- _DIRECTIONS FOR THIS TASK_
What is needed is an exact copy of the lines in the entries below from the one holding "#### Authentication Error (401)" through the one holding "- Не все модели", pictures excluded.

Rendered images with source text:

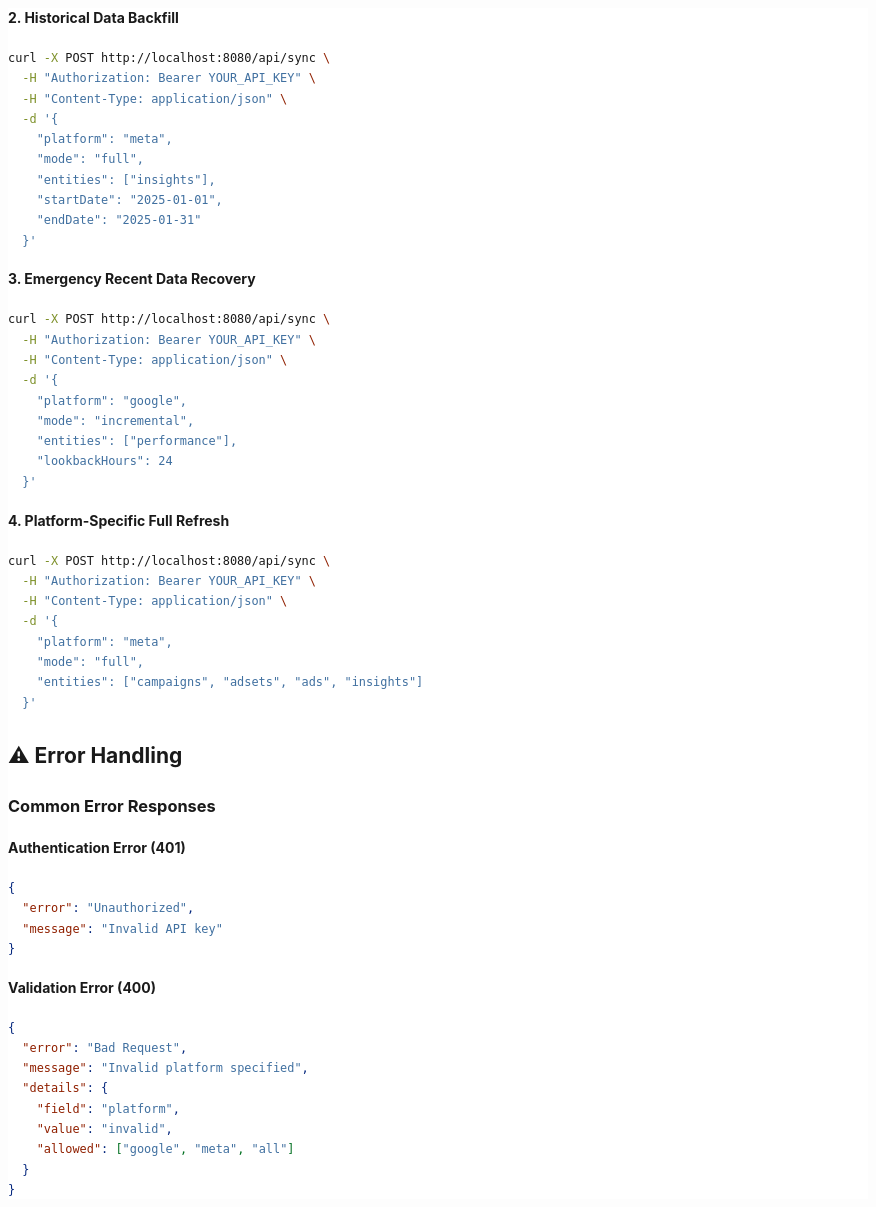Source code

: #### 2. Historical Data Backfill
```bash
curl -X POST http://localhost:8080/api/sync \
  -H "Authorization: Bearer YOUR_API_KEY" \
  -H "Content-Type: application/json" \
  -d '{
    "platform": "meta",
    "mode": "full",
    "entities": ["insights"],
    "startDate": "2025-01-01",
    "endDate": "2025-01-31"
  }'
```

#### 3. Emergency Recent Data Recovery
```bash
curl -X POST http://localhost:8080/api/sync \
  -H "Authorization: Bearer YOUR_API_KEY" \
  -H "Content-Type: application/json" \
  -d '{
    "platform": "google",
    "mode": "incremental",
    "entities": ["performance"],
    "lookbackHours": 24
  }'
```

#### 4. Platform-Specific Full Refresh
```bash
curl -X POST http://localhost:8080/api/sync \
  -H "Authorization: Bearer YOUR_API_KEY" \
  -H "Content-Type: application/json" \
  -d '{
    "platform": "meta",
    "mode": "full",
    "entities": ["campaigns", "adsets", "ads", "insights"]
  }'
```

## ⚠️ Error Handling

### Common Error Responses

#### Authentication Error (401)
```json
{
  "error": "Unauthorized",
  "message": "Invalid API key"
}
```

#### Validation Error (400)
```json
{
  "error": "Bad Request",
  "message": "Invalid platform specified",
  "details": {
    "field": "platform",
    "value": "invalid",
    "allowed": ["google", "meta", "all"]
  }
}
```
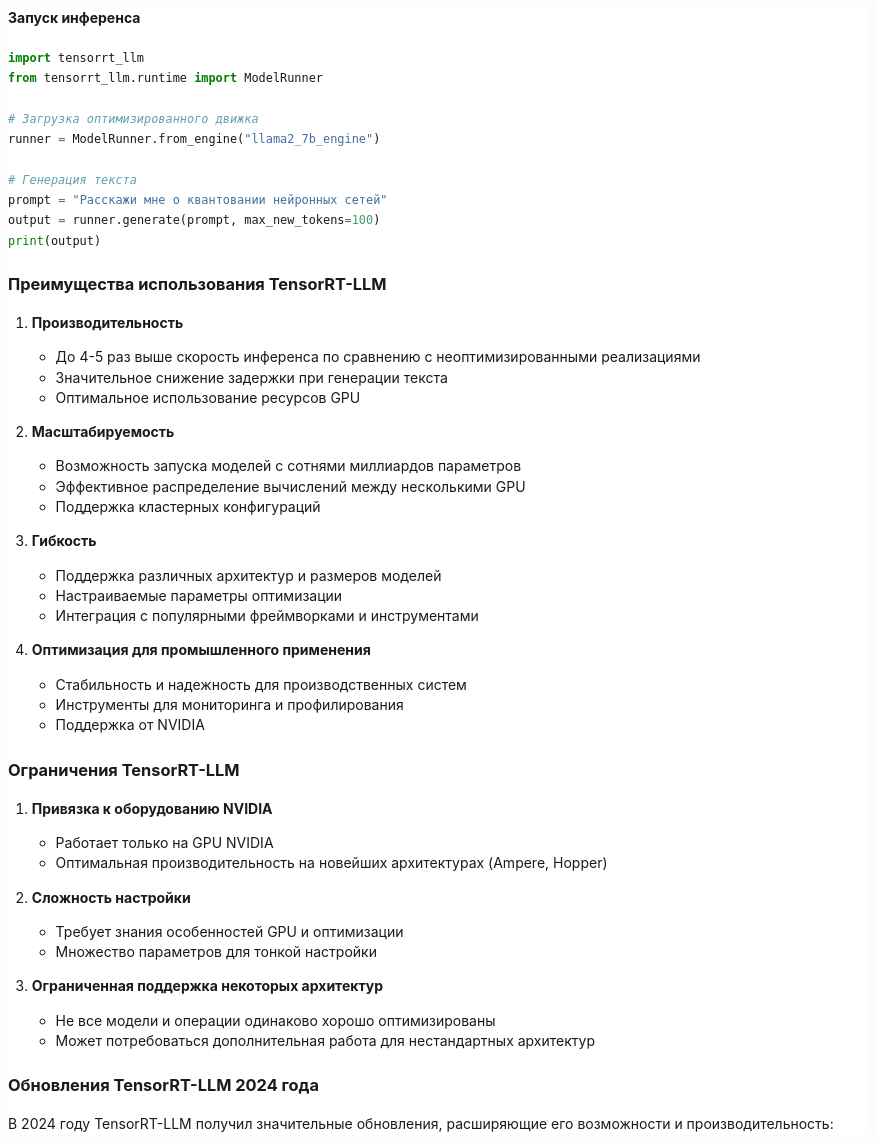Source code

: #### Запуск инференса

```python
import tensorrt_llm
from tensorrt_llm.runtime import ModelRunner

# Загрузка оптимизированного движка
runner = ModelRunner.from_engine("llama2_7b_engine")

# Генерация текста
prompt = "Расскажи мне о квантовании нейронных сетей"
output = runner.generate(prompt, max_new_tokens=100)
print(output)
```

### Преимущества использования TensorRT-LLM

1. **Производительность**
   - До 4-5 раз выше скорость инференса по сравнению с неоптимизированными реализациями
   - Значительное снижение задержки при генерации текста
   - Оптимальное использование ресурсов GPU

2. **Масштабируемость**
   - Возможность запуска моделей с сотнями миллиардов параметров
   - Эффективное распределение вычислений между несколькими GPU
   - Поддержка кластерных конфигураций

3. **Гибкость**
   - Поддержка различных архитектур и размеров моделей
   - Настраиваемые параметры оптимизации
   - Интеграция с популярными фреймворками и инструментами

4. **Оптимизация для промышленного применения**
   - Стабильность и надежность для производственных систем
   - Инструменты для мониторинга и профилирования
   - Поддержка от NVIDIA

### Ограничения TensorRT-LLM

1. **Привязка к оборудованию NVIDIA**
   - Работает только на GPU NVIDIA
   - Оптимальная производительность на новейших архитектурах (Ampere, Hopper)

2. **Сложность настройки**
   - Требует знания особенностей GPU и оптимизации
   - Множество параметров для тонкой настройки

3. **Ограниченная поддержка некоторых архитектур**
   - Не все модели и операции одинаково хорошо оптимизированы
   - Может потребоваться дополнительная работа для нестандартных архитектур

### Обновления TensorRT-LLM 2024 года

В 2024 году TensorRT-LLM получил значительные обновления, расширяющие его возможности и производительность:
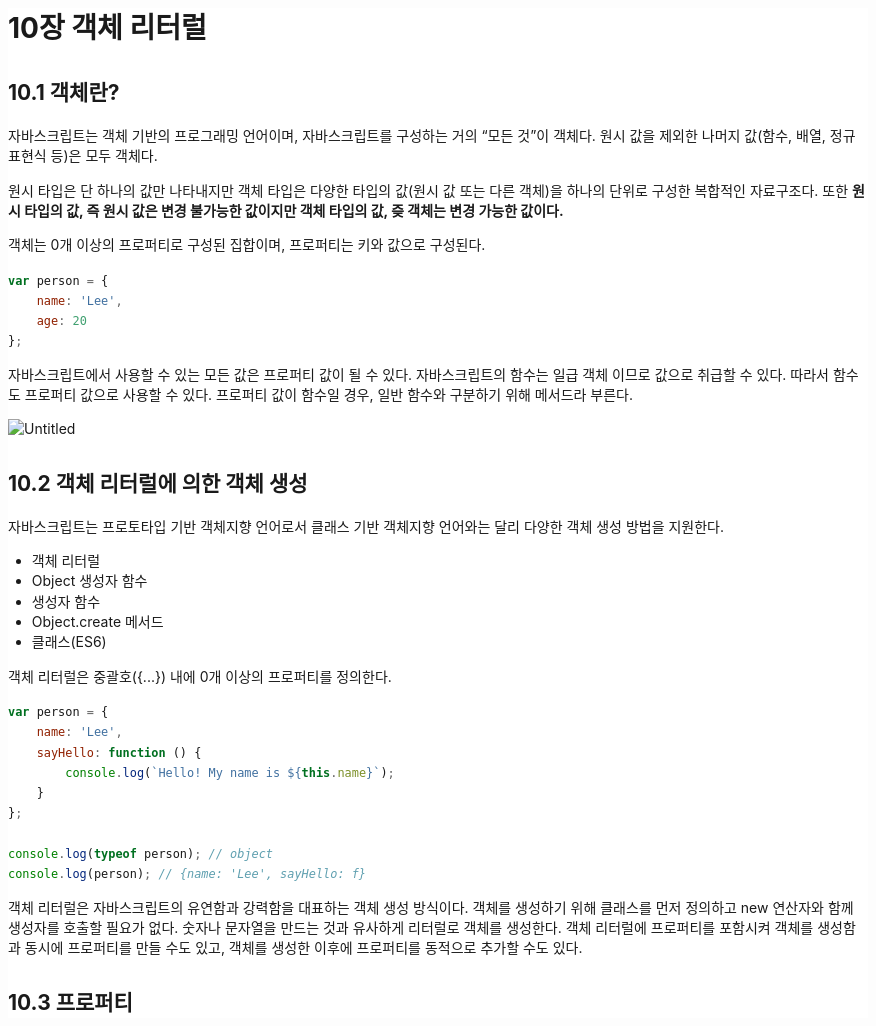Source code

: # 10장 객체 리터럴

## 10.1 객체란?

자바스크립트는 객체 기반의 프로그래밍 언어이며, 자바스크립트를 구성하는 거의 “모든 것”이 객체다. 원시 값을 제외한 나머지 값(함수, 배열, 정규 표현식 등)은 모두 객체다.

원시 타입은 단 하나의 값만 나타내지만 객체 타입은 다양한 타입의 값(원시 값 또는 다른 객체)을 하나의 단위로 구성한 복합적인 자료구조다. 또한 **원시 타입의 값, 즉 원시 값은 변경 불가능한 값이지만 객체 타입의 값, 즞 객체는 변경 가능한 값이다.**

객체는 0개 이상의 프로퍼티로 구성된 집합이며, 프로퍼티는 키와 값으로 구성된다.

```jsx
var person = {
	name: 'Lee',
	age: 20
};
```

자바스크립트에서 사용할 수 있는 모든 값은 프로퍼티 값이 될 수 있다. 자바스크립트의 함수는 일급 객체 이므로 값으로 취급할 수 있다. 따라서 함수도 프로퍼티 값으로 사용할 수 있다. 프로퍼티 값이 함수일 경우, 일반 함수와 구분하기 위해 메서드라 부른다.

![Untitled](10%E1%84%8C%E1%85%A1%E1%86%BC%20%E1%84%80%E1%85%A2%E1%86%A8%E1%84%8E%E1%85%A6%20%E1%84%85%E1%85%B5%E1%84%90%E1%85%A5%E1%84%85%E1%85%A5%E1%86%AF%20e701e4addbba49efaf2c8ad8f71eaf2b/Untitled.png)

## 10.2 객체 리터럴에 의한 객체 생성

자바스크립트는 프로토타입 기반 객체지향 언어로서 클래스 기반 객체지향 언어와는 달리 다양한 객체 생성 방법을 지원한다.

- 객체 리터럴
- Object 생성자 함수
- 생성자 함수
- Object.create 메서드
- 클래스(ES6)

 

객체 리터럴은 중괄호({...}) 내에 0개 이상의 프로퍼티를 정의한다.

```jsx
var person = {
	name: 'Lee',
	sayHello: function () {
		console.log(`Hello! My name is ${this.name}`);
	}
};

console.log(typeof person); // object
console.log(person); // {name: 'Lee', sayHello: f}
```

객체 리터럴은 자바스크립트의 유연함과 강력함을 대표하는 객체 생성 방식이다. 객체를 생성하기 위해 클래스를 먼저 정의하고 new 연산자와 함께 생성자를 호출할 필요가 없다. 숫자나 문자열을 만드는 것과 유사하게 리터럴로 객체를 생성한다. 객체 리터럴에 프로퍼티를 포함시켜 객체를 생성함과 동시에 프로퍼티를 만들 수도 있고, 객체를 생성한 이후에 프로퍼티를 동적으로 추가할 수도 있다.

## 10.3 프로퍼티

- _SOLUTION FOR THIS EXERCISE_
#### Authentication Error (401)
```json
{
  "error": "Unauthorized",
  "message": "Invalid API key"
}
```

#### Validation Error (400)
```json
{
  "error": "Bad Request",
  "message": "Invalid platform specified",
  "details": {
    "field": "platform",
    "value": "invalid",
    "allowed": ["google", "meta", "all"]
  }
}
```
Source code

: #### Запуск инференса

```python
import tensorrt_llm
from tensorrt_llm.runtime import ModelRunner

# Загрузка оптимизированного движка
runner = ModelRunner.from_engine("llama2_7b_engine")

# Генерация текста
prompt = "Расскажи мне о квантовании нейронных сетей"
output = runner.generate(prompt, max_new_tokens=100)
print(output)
```

### Преимущества использования TensorRT-LLM

1. **Производительность**
   - До 4-5 раз выше скорость инференса по сравнению с неоптимизированными реализациями
   - Значительное снижение задержки при генерации текста
   - Оптимальное использование ресурсов GPU

2. **Масштабируемость**
   - Возможность запуска моделей с сотнями миллиардов параметров
   - Эффективное распределение вычислений между несколькими GPU
   - Поддержка кластерных конфигураций

3. **Гибкость**
   - Поддержка различных архитектур и размеров моделей
   - Настраиваемые параметры оптимизации
   - Интеграция с популярными фреймворками и инструментами

4. **Оптимизация для промышленного применения**
   - Стабильность и надежность для производственных систем
   - Инструменты для мониторинга и профилирования
   - Поддержка от NVIDIA

### Ограничения TensorRT-LLM

1. **Привязка к оборудованию NVIDIA**
   - Работает только на GPU NVIDIA
   - Оптимальная производительность на новейших архитектурах (Ampere, Hopper)

2. **Сложность настройки**
   - Требует знания особенностей GPU и оптимизации
   - Множество параметров для тонкой настройки

3. **Ограниченная поддержка некоторых архитектур**
   - Не все модели и операции одинаково хорошо оптимизированы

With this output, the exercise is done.